J’ai interrogé, écouté, dialogué avec toutes les parties en présence : les journalistes, les organisateurs, les hôteliers, les milieux du sport, les joueurs de football, les supporters, etc. J’ai été étonné de voir à quel point ils doutaient du bien-fondé et de la pertinence de l’organisation de cette Coupe du Monde.

Alors pourquoi, à votre avis, le Qatar a-t-il tant voulu cette compétition ?

Parce qu’ils veulent à tout prix faire partie des pays les plus en vue du Moyen-Orient. La puissance de l’Arabie Saoudite les irrite. Le glamour de Dubaï les énerve. Cette Coupe du monde leur donne une chance de se faire connaître autrement qu’avec des gazoducs.

On a beaucoup parlé de la Coupe du monde en hiver. Pensez-vous que ce soit la solution ?

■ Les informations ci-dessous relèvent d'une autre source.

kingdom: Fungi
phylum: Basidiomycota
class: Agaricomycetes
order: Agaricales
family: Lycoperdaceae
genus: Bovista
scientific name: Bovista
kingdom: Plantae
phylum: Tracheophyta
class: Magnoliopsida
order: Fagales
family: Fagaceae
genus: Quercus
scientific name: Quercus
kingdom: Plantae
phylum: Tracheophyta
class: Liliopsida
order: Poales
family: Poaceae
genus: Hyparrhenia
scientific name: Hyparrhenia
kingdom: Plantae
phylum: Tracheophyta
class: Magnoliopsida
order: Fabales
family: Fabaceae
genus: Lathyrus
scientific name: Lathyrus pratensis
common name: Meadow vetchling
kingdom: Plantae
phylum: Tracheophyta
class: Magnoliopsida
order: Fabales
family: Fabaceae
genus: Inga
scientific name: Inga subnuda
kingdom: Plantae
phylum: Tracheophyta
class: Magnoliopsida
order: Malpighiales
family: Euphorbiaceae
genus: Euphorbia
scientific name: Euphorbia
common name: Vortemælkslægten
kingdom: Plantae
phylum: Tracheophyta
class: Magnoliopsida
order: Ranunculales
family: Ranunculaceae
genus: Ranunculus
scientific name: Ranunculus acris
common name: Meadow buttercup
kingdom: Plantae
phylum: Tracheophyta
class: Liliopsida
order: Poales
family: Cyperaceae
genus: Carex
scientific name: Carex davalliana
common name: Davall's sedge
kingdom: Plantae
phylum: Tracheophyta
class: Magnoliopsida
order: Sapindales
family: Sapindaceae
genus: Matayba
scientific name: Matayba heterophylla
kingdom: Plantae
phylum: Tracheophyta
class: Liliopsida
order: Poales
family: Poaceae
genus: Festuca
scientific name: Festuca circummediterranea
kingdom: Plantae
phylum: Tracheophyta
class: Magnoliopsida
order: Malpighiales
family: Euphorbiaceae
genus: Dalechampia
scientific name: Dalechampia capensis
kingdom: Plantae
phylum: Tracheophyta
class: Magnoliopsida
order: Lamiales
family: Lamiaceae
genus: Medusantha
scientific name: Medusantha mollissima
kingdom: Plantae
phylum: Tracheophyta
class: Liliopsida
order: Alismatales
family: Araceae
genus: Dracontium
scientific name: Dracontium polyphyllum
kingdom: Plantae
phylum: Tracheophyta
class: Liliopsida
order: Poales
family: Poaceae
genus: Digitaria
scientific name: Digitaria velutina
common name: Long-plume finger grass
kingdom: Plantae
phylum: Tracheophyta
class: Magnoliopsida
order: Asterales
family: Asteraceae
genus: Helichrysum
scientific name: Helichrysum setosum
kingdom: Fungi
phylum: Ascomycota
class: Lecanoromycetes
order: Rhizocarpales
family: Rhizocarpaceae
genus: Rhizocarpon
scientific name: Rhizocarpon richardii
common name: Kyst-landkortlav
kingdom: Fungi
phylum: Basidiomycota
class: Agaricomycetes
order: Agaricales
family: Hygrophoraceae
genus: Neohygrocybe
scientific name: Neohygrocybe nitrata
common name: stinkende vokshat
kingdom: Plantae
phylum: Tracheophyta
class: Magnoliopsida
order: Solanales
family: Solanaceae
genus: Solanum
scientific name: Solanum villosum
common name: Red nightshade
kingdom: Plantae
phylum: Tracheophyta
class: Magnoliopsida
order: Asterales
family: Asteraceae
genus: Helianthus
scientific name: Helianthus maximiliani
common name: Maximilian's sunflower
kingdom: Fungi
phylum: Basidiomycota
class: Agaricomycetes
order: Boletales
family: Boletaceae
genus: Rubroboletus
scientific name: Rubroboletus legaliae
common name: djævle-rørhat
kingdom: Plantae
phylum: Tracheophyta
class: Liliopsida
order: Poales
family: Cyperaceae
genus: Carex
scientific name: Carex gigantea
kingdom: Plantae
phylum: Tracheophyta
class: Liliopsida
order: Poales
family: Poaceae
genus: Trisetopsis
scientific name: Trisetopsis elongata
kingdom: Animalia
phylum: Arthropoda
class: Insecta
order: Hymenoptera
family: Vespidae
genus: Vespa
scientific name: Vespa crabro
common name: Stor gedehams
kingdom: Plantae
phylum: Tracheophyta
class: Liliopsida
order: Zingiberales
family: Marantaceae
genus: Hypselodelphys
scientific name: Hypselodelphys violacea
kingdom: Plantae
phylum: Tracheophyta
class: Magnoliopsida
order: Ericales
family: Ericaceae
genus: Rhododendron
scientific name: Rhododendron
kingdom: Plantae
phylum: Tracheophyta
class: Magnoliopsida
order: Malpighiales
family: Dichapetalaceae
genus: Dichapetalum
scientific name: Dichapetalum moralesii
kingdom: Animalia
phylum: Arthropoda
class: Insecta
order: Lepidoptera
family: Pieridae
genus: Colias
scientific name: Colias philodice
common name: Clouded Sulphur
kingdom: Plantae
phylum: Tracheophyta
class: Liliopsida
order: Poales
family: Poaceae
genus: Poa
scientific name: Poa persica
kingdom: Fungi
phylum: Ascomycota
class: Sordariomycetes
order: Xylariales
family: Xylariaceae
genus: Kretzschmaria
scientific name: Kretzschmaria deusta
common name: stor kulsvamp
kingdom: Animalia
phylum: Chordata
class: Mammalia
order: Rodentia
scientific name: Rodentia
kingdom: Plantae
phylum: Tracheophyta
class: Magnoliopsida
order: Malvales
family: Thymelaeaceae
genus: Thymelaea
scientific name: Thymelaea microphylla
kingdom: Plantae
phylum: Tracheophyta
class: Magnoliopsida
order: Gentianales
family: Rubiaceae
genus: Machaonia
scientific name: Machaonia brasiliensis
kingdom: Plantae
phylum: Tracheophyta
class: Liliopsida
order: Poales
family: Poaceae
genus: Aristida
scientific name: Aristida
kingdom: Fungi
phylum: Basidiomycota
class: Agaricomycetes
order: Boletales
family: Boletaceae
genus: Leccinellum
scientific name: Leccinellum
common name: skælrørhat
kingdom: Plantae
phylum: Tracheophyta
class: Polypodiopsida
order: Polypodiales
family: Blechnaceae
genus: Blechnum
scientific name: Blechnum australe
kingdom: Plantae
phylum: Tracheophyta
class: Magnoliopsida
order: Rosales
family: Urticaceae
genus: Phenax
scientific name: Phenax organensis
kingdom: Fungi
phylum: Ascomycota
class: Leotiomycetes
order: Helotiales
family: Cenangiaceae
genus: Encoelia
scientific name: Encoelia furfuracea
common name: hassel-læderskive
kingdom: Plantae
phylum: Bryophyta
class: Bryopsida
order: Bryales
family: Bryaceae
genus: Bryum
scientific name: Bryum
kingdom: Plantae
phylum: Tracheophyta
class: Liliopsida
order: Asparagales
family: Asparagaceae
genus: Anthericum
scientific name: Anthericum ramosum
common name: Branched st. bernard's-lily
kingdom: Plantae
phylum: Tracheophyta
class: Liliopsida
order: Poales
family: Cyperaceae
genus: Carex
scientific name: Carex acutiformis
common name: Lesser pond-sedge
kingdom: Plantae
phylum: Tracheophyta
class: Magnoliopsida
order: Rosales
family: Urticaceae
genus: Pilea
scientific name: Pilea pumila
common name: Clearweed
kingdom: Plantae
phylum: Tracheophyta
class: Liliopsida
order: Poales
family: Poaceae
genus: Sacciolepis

Comme je l’ai dit au début de l’interview, la température n’est pas le cœur du problème. Son altesse Cheikha Mozah s’était adressée à la FIFA en l’implorant de confier l’organisation d’une grande compétition au monde arabe. Au monde arabe, oui, pas seulement au Qatar ! Ce devait être la coupe du Moyen-Orient, avec des matchs à Dubaï, Abu-Dhabi, Bahreïn, Doha et Mascate. Je ne sais pas si vous vous rendez compte mais construire dix stades à Doha, c’est comme construire dix stades à Lyon ! D’une totale absurdité.

Dans votre préface, vous dédicacez le livre a ceux qui œuvrent  pour l’épanouissement de la culture arabo-musulmane. Pourquoi ?

Parce que, pour moi, la déception, elle est là. Le Qatar avait une vraie carte à jouer grâce à la la culture, et son alter-ego l’éducation. Le Musée d’Art Islamique est une merveille. Doha pouvait participer à une nouvelle dynamique du monde arabe, dans tous les domaines. Ils ont tout gâché. Ils ont fait des dégâts avec leur diplomatie approximative. Ils ont acquis cette Coupe du monde qui va finalement leur nuire. C’est dommage.

Votre personnage Qatarina existe-t-elle ?

Je me suis beaucoup inspiré d’une jeune qatarie qui milite pour l’émancipation des femmes dans son pays. Elle a beaucoup de courage.

Vous critiquez également le sport dans votre livre. Dopage, achat des joueurs, tricherie, le tableau que vous dressez n’est pas reluisant…

C’est une réalité. Et pourtant, le football gardera toujours sa magie. Parce que malgré les drogues, les entourloupes, il y aura toujours une grande part d’aléatoire. Le football est un des seuls sports au monde où une équipe de National peut gagner contre une équipe de Ligue 1. Essayez la même chose au rugby ! L’aléatoire existera toujours, la pure beauté du geste aussi. Le tir qui finit dans une lucarne doit peu au dopage, mais beaucoup au talent.

Comment vous est venue l’idée de ce sport qui n’existe pas encore, le Hole-ball ?

En lisant un livre sur les poilus de 14-18. J’ai tenté d’imaginer la naissance d’un sport au milieu des tranchées.

Je ne m’attendais pas a une telle fin. Croyez-vous vraiment que le scénario que vous avez imaginé est plausible ?

Hélas pour le Qatar et le monde arabe, je le crains.

Que peut-on vous souhaiter ?

Que les gens aiment le livre. Pour un écrivain, c’est la plus grande des récompenses.